Content starts

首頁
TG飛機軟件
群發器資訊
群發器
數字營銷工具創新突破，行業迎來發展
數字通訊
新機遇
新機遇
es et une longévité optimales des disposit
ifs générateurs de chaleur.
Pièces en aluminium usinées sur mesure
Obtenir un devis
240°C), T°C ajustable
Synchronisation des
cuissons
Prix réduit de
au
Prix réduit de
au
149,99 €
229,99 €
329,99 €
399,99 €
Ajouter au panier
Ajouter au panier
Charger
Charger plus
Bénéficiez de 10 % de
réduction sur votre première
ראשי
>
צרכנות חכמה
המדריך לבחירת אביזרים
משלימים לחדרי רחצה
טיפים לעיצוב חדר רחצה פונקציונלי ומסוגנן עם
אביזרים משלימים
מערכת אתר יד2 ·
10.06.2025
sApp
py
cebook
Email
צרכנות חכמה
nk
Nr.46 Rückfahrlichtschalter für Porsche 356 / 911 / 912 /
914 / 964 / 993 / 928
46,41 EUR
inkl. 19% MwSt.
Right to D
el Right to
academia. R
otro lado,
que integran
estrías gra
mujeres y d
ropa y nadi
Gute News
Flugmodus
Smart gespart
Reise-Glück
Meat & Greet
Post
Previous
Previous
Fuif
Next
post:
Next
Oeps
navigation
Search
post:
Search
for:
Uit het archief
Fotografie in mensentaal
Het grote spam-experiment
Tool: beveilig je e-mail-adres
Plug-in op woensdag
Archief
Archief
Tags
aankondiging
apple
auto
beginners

Content ends
Content starts

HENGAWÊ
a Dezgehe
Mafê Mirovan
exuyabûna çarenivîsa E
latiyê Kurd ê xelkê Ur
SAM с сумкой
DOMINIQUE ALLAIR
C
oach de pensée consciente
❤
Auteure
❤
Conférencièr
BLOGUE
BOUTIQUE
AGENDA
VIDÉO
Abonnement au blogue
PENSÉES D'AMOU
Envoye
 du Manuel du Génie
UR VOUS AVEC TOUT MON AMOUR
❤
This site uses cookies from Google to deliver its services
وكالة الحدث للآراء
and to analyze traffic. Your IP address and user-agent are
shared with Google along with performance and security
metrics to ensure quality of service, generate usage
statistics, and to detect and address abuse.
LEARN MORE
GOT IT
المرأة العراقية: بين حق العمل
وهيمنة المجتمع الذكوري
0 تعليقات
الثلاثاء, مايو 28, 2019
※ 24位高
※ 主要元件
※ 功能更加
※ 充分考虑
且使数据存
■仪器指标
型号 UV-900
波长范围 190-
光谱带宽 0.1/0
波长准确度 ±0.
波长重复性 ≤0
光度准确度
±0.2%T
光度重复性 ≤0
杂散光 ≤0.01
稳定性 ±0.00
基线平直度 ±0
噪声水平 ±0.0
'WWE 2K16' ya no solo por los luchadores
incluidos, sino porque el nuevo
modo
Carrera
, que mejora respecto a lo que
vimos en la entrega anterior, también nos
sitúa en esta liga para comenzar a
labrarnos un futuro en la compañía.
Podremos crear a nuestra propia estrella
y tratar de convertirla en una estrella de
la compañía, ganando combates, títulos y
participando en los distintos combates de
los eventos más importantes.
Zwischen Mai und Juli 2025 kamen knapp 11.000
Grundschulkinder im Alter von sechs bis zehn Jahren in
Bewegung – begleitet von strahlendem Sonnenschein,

Content ends

TASK INSTRUCTIONS
Working from the material above, restate word for word the lines between the line with "SAM с сумкой" and the line with "shared with Google", both included, and only those.

YOUR RESPONSE
SAM с сумкой
DOMINIQUE ALLAIR
C
oach de pensée consciente
❤
Auteure
❤
Conférencièr
BLOGUE
BOUTIQUE
AGENDA
VIDÉO
Abonnement au blogue
PENSÉES D'AMOU
Envoye
 du Manuel du Génie
UR VOUS AVEC TOUT MON AMOUR
❤
This site uses cookies from Google to deliver its services
وكالة الحدث للآراء
and to analyze traffic. Your IP address and user-agent are
shared with Google along with performance and security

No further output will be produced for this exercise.